Et puis, nous avons également des individus qui militent à longueur de journées pour les droits mais qui ne respectent pas l’égalité des sexes en matière d’héritage, car dès lors qu’il s’agit d’intérêts matériels, ils sont nombreux à oublier les slogans qu’ils brandissent … je dis slogans parce que quand nous sommes convaincus de nos principes, nous devons les respecter en toutes circonstances.

Il existe aussi des gens pieux, ou qui prétendent l’être, et qui n’hésitent pas à spolier leurs proches au nom d’une lecture particulière de la religion, qui sert leurs intérêts.

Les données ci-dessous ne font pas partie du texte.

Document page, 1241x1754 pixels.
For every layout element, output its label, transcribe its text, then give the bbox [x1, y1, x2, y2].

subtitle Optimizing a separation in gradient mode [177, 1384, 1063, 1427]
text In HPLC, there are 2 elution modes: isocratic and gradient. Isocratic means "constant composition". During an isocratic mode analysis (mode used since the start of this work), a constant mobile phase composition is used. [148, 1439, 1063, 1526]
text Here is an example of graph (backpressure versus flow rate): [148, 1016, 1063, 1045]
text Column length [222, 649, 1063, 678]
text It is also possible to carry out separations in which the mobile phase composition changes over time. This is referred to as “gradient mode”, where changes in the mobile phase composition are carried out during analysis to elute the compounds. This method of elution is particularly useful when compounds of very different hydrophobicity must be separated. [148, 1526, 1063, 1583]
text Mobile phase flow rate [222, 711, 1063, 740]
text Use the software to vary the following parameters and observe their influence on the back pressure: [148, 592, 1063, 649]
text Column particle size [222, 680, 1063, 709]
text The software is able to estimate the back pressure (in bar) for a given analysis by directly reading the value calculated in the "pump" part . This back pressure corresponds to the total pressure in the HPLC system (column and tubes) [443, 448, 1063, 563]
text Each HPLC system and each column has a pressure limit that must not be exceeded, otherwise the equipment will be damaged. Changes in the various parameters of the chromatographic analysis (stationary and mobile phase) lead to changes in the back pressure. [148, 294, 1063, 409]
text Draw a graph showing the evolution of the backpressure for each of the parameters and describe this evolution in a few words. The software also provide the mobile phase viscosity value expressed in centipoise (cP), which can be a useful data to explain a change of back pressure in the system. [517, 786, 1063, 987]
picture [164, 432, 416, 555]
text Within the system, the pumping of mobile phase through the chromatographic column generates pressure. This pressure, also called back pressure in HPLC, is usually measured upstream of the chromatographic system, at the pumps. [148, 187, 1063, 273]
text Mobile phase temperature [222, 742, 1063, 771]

Et donc, que l’on soit en présence de gens attachés à la religion ou d’autres, défenseurs des droits, on aura toujours ceux qui font honneur à leurs engagements dans le respect de la justice et de l’équité et d’autres qui dressent un mur entre leurs convictions réelles et les idées qu’ils affichent, et qu’ils affichent pour servir en réalité certains intérêts.

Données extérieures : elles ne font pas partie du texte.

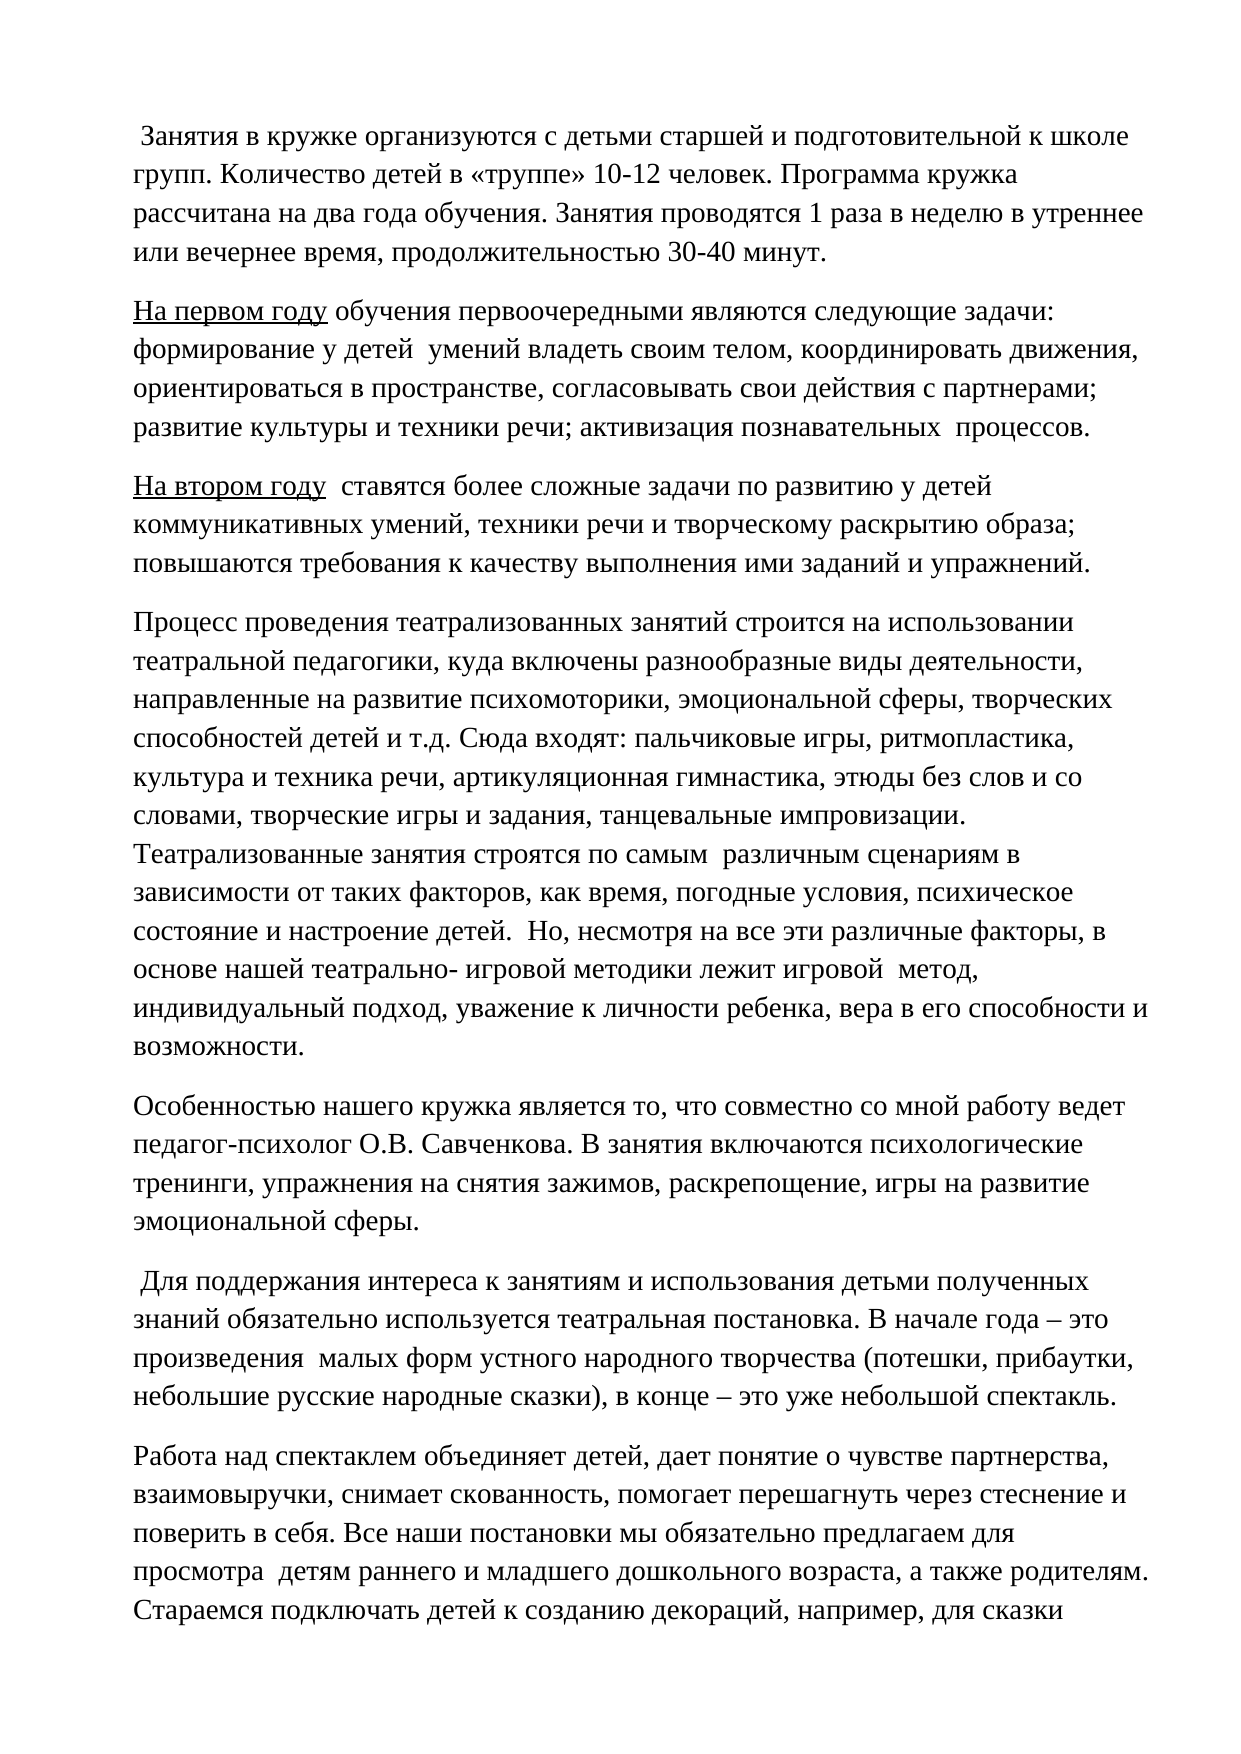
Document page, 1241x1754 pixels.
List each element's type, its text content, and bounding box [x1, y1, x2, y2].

Dans le domaine de l’héritage ou dans celui des travailleuses à domicile, entre autres thèmes de société, nous ne pouvons nous contenter des bonnes intentions de certains individus ; non, il nous faut adopter des lois qui protègent l’ensemble des citoyens et leur assurent l’égalité et l’équité.

En conséquence,  il ne suffit pas qu’il y ait au sein du CNDH des gens courageux… l’équité nécessite des textes de lois qui la garantissent en dehors des initiatives et des attitudes courageuses des individus. Quant à nos valeurs de justice et d’égalité, nous devons les appliquer sur le terrain afin de nous montrer à nous-mêmes et de montrer aux autres le degré de notre attachement à ce que nous disons être.